This world is a perennial playground of darkness and light.
All of our stories, myths and legends, and all our mundane everyday endeavours, are underpinned by the constant push and shove between darkness and light. No narrative is complete without them. All religions, when they speak of god, speak unequivocally of the devil, too. The terminology differs —sur and asur, devta and raakshas, Allah and Iblis, god and Satan, Ahura Mazda and Ahriman. Wherever there exists a supreme all-powerful being, there exists a resisting evil power — a foil, so to speak. You cannot contemplate goodness and virtue without also musing upon vice.
The roots of these demarcations lie deep within human consciousness and our experience of the external world.
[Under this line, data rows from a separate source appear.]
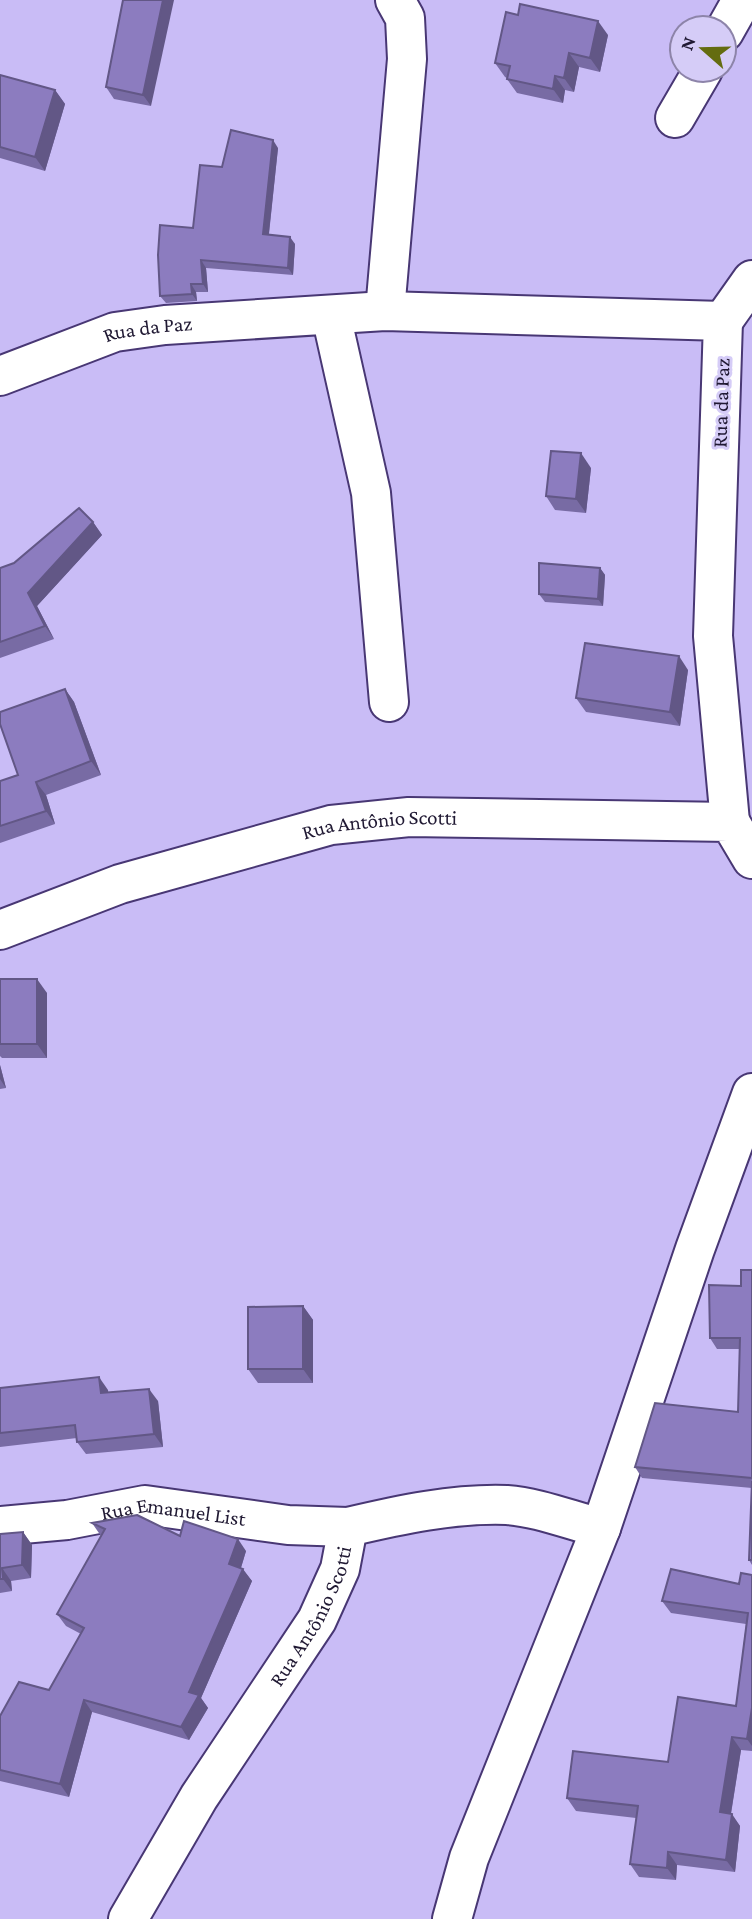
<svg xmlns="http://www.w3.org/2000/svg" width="752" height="1919" font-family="'Crimson Pro',serif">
<rect width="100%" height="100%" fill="#c9bcf6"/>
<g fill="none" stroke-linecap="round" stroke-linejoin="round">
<defs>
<g id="minor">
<path d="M724 32 742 0"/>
<path d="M675 118 703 70"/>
<path d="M385 311 407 59 405 18 395 0"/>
<path d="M331 315 371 493 389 702"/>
<path d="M723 321 752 280"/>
<path id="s1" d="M0 376 115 332 165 325 385 311 723 321 713 636 730 822"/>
<path id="s2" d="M0 930 120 884 331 825 409 817 730 822 752 859"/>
<path id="s3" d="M0 1526 67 1520 145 1505 288 1525 348 1527"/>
<path id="s4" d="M128 1919 199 1797 317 1620 340 1569 348 1527C399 1515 454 1503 507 1505 538 1507 572 1521 601 1528"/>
<path d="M452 1919 469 1858 601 1528 695 1249 752 1093"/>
</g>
</defs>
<!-- minor casing -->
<use href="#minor" stroke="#483774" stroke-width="42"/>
<!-- minor -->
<use href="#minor" stroke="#fff" stroke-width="38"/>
</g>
<!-- wall -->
<g fill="#786ba4">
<path d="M123 0 151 106 114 99 106 87Z"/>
<path d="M608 35 600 72 579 67 574 92 565 90 563 103 517 93 507 79V78L505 77 495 63Z"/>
<path d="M0 75 55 90 65 104 45 171 0 158Z"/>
<path d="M278 148 269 234 295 244 293 275 206 268 208 292H196L197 301 166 303 160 296 222 167Z"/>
<path d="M591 468 586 513 555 510 546 496Z"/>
<path d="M93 522 102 535 37 606 54 639 0 658V568L14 563Z"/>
<path d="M600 568 605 575 603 606 545 602 539 594Z"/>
<path d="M688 670 680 726 586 712 576 698Z"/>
<path d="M65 689 74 702 101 775 46 795 55 824 0 843V781L18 775Z"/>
<path d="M0 979 47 993V1058H2L0 1056Z"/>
<path d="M0 1065 6 1088 0 1089Z"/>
<path d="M752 1270V1565L749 1560 752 1488 642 1478 635 1467 738 1412 740 1349H717L710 1338 741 1286Z"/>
<path d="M303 1306 313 1320V1383H258L248 1369Z"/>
<path d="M0 1388 108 1390V1393L158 1401 163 1447 86 1454 77 1442V1438L0 1447Z"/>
<path d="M92 1523 180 1536 246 1551 241 1568 252 1581 201 1698 208 1708 189 1740 92 1712 69 1797 0 1781V1716L49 1690 81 1634 66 1626 57 1614 101 1536Z"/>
<path d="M23 1532 32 1545 31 1578 11 1581 12 1591 0 1593V1534Z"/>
<path d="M752 1575V1751L741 1750 731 1814 740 1826 735 1872 677 1865 676 1880 639 1877 630 1864 636 1818 576 1811 567 1798 668 1762 736 1706 746 1624 671 1613 662 1601 739 1584Z"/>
</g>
<!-- shaded-wall -->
<g fill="#625786">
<path d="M163 0H174L151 106 143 95Z"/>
<path d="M598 21 608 35 600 72 590 58Z"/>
<path d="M569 53 579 67 574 92 564 78Z"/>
<path d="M555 76 565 90 563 103 553 89Z"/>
<path d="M55 90 65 104 45 171 35 157Z"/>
<path d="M273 140 278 148 268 241 263 234Z"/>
<path d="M290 237 295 244 293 275 288 268Z"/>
<path d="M201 260 206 268 208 292 203 284Z"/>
<path d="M191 284 196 292 197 301 192 294Z"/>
<path d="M581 453 591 468 586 513 576 499Z"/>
<path d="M93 522 102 535 37 606 54 639 45 626 28 593Z"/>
<path d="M600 568 605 575 603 606 598 599Z"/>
<path d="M679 656 688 670 680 726 670 712Z"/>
<path d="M65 689 74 702 101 775 91 761Z"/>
<path d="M36 782 46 795 55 824 46 811Z"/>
<path d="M37 979 47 993V1058L37 1044Z"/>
<path d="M0 1065 6 1088 0 1079Z"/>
<path d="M303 1306 313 1320V1383L303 1369Z"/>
<path d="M99 1377 108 1390 110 1406 101 1393Z"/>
<path d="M149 1389 158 1401 163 1447 154 1434Z"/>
<path d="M23 1532 32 1545 31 1578 22 1565Z"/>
<path d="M238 1539 246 1551 238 1577 229 1564Z"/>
<path d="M2 1568 11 1581 12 1591 3 1579Z"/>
<path d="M243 1569 252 1581 201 1698 208 1708 189 1740 181 1727 189 1692Z"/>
<path d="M84 1700 92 1712 69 1797 60 1784Z"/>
<path d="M751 1708 752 1709V1746L747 1739Z"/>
<path d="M732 1737 741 1750 729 1825 720 1812Z"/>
<path d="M732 1814 740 1826 735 1872 726 1860Z"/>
<path d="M668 1852 677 1865 676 1880 667 1868Z"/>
</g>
<!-- building -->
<g fill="#8c7cbf" stroke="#625786" stroke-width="2">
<path d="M123 0H163L143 95 106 87Z"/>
<path d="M520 4 598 21 590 58 569 53 564 78 555 76 553 89 507 79 510 66 495 63 506 12 518 15Z"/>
<path d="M0 75 55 90 35 157 0 147Z"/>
<path d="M231 130 273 140 263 234 290 237 288 268 201 260 203 284H191L192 294 160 296 158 255 160 225 193 228 200 165 222 167Z"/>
<path d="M551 451 581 453 576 499 546 496Z"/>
<path d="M79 508 93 522 28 593 45 626 0 642V568L14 563Z"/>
<path d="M539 563 600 568 598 599 539 594Z"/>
<path d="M585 643 679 656 670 712 576 698Z"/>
<path d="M65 689 91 761 36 782 46 811 0 826V781L18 775 0 724V712Z"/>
<rect x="0" y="979" width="37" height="65"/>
<path d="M741 1270H752V1478L635 1467 655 1403 738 1412 740 1338H710L709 1285 741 1286Z"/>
<path d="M303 1306V1369H248V1307Z"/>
<path d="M99 1377 101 1393 149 1389 154 1434 77 1442 75 1425 0 1433V1388Z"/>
<path d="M752 1481V1560H749Z"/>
<path d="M137 1515 180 1536 184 1521 238 1539 229 1564 243 1569 189 1692 199 1695 181 1727 84 1700 60 1784 0 1770V1716L19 1682 49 1690 84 1628 57 1614 105 1529 92 1523Z"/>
<path d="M23 1532 22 1565 2 1568 3 1579H0V1534Z"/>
<path d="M671 1569 739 1584 741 1573 752 1575V1708L747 1739 732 1737 720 1812 732 1814 726 1860 668 1852 667 1868 630 1864 638 1806 567 1798 573 1751 668 1762 678 1697 736 1706 748 1613 662 1601Z"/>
</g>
<g text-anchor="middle" stroke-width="6" stroke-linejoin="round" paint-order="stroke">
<!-- street labels -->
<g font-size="21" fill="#201933" stroke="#d5ccf7">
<text dy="7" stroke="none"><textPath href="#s1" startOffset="156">Rua da Paz</textPath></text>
<text transform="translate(721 403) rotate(-88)" y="7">Rua da Paz</text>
<text dy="7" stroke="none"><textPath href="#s2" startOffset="396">Rua Antônio Scotti</textPath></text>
<text dy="7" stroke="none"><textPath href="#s3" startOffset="175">Rua Emanuel List</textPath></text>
<text dy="7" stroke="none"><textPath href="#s4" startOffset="355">Rua Antônio Scotti</textPath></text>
</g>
</g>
<!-- north arrow -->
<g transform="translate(703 49) rotate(290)"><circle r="33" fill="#d5ccf7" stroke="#8d84a9" stroke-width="2"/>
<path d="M0-5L12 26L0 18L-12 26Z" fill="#646c10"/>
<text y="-10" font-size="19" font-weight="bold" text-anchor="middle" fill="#201933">N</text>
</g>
</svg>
Darkness evokes fear — of things unseen and unknown — darkness evokes the feeling of not being in control. Since prehistoric times, darkness brought threats to humankind, the threat of enemies and objects that inflict harm. Threats of mythical ghosts and evil spirits. Darkness was abhorred inherently because the primary human sense is that of sight — a poor one, at that — which was rendered practically useless by darkness. The threats of darkness carry over to the modern age, in the wilderness still from wild animals, but in cities and urban areas from a far more dangerous species — the unscrupulous human. Humans have a natural propensity, then, to gravitate towards the light. Light gives vision. Clarity of perception. Light is freedom — to step out and explore, experiment and do what you will, for darkness restrains you within the confines of security.
How great an irony, then, that modern myth and storytelling weaves itself around the freedoms of the dark side. How ironic that, in the way things have turned out, the light of spirituality has been transformed into the darkness of threats, massacre, pillage and destruction? Is that what we understand by coming into the light? Or have we inverted our understanding of darkness and light?
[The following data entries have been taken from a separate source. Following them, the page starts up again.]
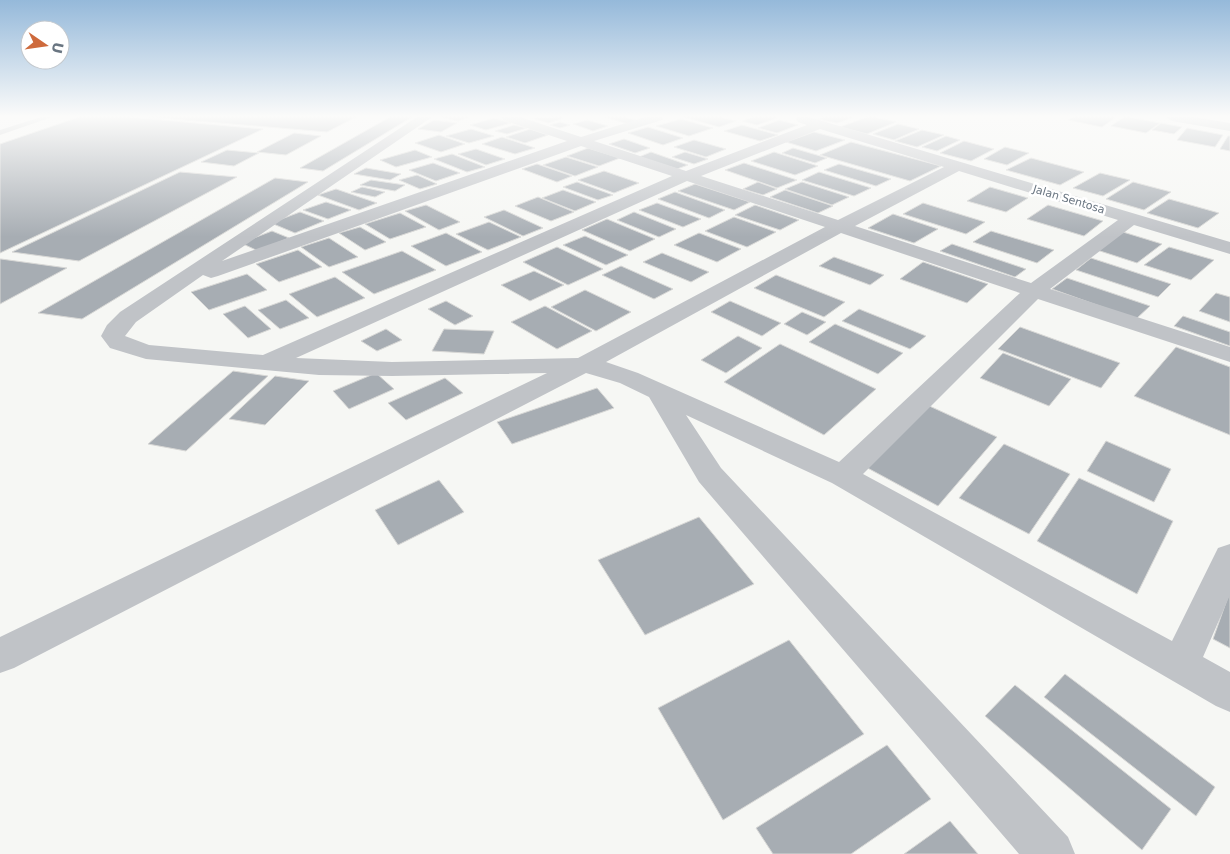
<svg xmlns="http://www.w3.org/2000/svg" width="1230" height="854" font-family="'DejaVu Sans',sans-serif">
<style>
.building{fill:#a7adb3;stroke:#d8d8d6}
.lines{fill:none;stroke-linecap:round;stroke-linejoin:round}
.service{fill:#c0c3c7;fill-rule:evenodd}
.minor{fill:#c0c3c7;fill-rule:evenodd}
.labels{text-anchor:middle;stroke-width:5;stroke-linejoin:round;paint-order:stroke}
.far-street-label{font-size:11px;fill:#697581;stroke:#fff}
</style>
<rect width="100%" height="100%" fill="#f6f7f4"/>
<path class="building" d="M79 117H128L263 129 0 253V144Z
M149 117H356L327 132Z
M390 117H412L323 171 300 168Z
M440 117H470L458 121Z
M560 117 564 118 548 123 532 118Z
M605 117H625L638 121 628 124Z
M684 117H720L736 121 719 127Z
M753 117H775L777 118 757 125 742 121Z
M823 117H854L837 123 818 119Z
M867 117H874L896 122 867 134 840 127Z
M1073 117H1116L1102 127 1068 120Z
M1124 117H1128L1160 123 1146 133 1111 126Z
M494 118 511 123 486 130 470 125Z
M681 119 713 128 689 136 656 126Z
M434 120 457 123 441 132 418 129Z
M587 120 608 126 593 131 573 124Z
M779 120 798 125 777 133 758 128Z
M560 122 570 125 560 128 550 125Z
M1161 123 1182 127 1174 134 1152 130Z
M898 124 919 129 894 140 873 134Z
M514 125 527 128 507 134 495 131Z
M742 125 778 135 760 141 724 131Z
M648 127 683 138 663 145 628 133Z
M1187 128 1223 135 1215 147 1177 140Z
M471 129 494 136 469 143 446 136Z
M530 129 548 135 525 143 506 137Z
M922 130 944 135 917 147 895 141Z
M814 132 845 140 816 151 786 142Z
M294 133 321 136 286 155 257 152Z
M439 135 465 144 441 152 415 143Z
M946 136 960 140 937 151 922 147Z
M1228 136H1230V151L1220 149Z
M502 137 535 148 515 154 482 144Z
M624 139 650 148 635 153 609 144Z
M694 140 726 149 706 157 674 147Z
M964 141 994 149 971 161 940 153Z
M851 142 941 166 910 181 820 155Z
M1005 147 1029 153 1007 165 984 159Z
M588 148 620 158 599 166 567 156Z
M793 148 827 158 815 163 782 153Z
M476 149 505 159 486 165 458 154Z
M227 150 259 153 234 166 201 162Z
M415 150 432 157 396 167 380 160Z
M651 152 688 165 677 169 639 157Z
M685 152 708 159 694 164 672 157Z
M774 152 818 166 795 175 751 161Z
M452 154 485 167 467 172 434 159Z
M566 157 598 167 575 176 543 165Z
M1031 158 1084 172 1060 185 1006 170Z
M433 163 460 173 436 181 409 170Z
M744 163 797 180 777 188 725 170Z
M537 164 572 176 557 182 522 169Z
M839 164 891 179 876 186 824 170Z
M366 168 401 174 390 180 354 174Z
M604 171 639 183 614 193 578 180Z
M180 172 237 177 79 261 12 252Z
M819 172 871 188 854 196 802 180Z
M1100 173 1130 180 1103 196 1073 188Z
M417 175 437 184 420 189 399 180Z
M275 178 308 182 82 319 38 313Z
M371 180 405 185 395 191 360 185Z
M577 182 613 195 598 200 563 187Z
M758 182 777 189 763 195 743 189Z
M802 182 849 197 832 205 785 189Z
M1133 182 1171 192 1144 210 1106 199Z
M695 184 750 202 734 210 678 191Z
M362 187 385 192 375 197 351 192Z
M990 187 1028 198 1006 212 967 201Z
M336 189 377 203 359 210 318 195Z
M563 190 596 202 575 211 542 198Z
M785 190 833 206 818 213 770 197Z
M675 192 725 210 709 218 658 199Z
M538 197 574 212 551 221 515 206Z
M1169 199 1219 213 1198 228 1147 213Z
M326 202 351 210 328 219 303 210Z
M657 203 701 219 683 227 639 210Z
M923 203 985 222 966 234 903 214Z
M426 205 460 222 439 230 405 211Z
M755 205 799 220 780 230 735 215Z
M1048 205 1103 221 1084 236 1027 219Z
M504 210 543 228 523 236 484 217Z
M300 212 324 221 295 233 271 223Z
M634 212 676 229 659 237 617 220Z
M400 213 426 227 390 239 365 224Z
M893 214 938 229 914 243 868 228Z
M734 217 776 232 747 247 705 231Z
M607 219 655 239 630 251 582 230Z
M489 222 521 237 488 250 456 234Z
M360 227 386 242 365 250 339 233Z
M272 231 289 238 258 251 241 243Z
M991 231 1054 250 1037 263 973 242Z
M1123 232 1162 244 1137 263 1097 250Z
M446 233 482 252 446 266 411 246Z
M699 233 741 249 717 262 674 245Z
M585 236 628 255 606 265 563 245Z
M329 238 358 257 329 267 301 247Z
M952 244 1026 269 1015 277 940 251Z
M557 247 603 269 568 285 523 262Z
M1169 247 1214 260 1191 280 1144 265Z
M298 250 322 267 279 282 256 264Z
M402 251 436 270 374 294 342 272Z
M662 253 709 272 691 282 643 262Z
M834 257 884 275 870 285 819 266Z
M1091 258 1171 284 1158 297 1076 270Z
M0 259H1L67 268 0 304Z
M923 262 988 284 967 303 900 279Z
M621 266 673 289 654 299 602 275Z
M534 271 564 285 530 301 501 285Z
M247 274 267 290 209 310 191 292Z
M776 275 845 302 824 317 754 288Z
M335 277 365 298 317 317 289 294Z
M1067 278 1150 306 1136 319 1052 289Z
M585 290 631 312 596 331 551 307Z
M1216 293 1230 297V322L1199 311Z
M286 300 309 318 280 329 258 310Z
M446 301 473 316 455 325 428 309Z
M730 301 781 323 762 336 711 312Z
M245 306 271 329 248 338 223 314Z
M545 306 592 331 557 349 511 322Z
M859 309 926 336 910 349 842 321Z
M802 312 826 322 807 335 784 324Z
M1183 316 1230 332V346L1174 326Z
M835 324 903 353 878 374 809 342Z
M1020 327 1120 363 1101 388 998 349Z
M386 329 402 340 377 351 361 341Z
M444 329 494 331 484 354 432 351Z
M738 336 762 348 726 373 701 360Z
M780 344 876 389 824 435 724 382Z
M1176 347 1230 367V435L1134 396Z
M1003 353 1071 379 1049 406 980 378Z
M233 371 268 376 186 451 148 444Z
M376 373 394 389 349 409 333 391Z
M275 376 309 381 265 425 229 419Z
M445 378 463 393 406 420 388 403Z
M597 388 614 408 512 444 497 422Z
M925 404 997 437 938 506 862 465Z
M1106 441 1171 469 1154 502 1087 471Z
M1004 444 1070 474 1029 534 959 498Z
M1079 478 1173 521 1137 594 1037 541Z
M439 480 464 512 398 545 375 510Z
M699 517 754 584 645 635 598 560Z
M1230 591V648L1213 639Z
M789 640 864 734 723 820 658 708Z
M1065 674 1215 787 1196 816 1044 697Z
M1015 685 1171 809 1142 850 985 716Z
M887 745 931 799 851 854H773L756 828Z
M950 821 978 854H904Z"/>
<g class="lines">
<path class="service" d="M41 117H52L0 135V130Z"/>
<path class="minor" d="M417 117H432L222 261 567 141 503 120 501 117H520L581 137 645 117H664L662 120 594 141 686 171 807 125 798 122 796 119 797 117H809L1230 242V254L1134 225 1050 289 1230 347V362L1038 299 863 474 1172 641 1218 548 1230 544V595L1203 657 1230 672V712L1216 706 832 483 686 415 721 468 1068 837 1075 854H1019L699 482 649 397 620 383 586 373 14 668 0 673V637L547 373 392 376 319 375 146 359 110 348 101 336 107 325 120 312ZM820 129 944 167 838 220 701 176ZM581 146 672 176 263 355 149 345 125 336 136 322 203 275 211 278 218 276ZM959 171 1118 220 1031 283 855 226ZM687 181 825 227 578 358 392 362 296 358ZM841 233 1020 293 839 462 638 373 606 362Z
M1166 117H1194L1230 123V131L1172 121Z"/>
</g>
<linearGradient id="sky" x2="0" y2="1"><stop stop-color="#95b9da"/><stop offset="0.49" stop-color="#fbfbfa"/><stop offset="1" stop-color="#fbfbfa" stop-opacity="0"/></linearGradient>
<rect width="1230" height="237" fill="url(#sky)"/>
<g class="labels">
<g class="far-street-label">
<text transform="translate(1069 199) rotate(17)" y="4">Jalan Sentosa</text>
</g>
</g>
<g transform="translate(45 45) rotate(103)"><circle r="24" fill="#ffffff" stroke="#c3c8cd"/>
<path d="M0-4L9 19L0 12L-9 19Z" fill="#ce6a3c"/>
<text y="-8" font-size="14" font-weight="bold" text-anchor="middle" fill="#697581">U</text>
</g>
</svg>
What is the primary feeling you get when you watch the sunrise? When you watch the first rays pierce through and the world is illuminated, suddenly coming to life? Peace, joy, a sense of calm. It doesn’t matter whether you’re on the illuminated peak, a posh high rise or just an old house by a village lane, sunrise is always beautiful. Darkness becomes beautiful only when patterned by fragments of light. You might love the scene of the city at night — or the star spangled sky of the countryside — but it’s not because of the dark; it’s only because of the lights. Nobody goes anywhere to look at darkness — you travel to places to get glimpses of light. Perhaps you might like to see fireworks dance, or the reflections of houseboat lights on a lake; the Eiffel Tower decked with brilliance, or the most dazzling — the Aurora, the Northern Lights. Just like tiny winged creatures, we are instantly drawn to light. Light alone sets you free, brings you clarity and purpose. Freedom from fear, freedom from confinement, freedom from threats and doubt.
That which promotes fear and takes away liberty can never be associated with light. That which prevents exploration and seeking, is the force of darkness, not light.
If only you’d know that, you’d never be in thrall of the dark side. Because the first moment defining your presence on the earth is the moment that you come out of the darkness of the womb, out into the light.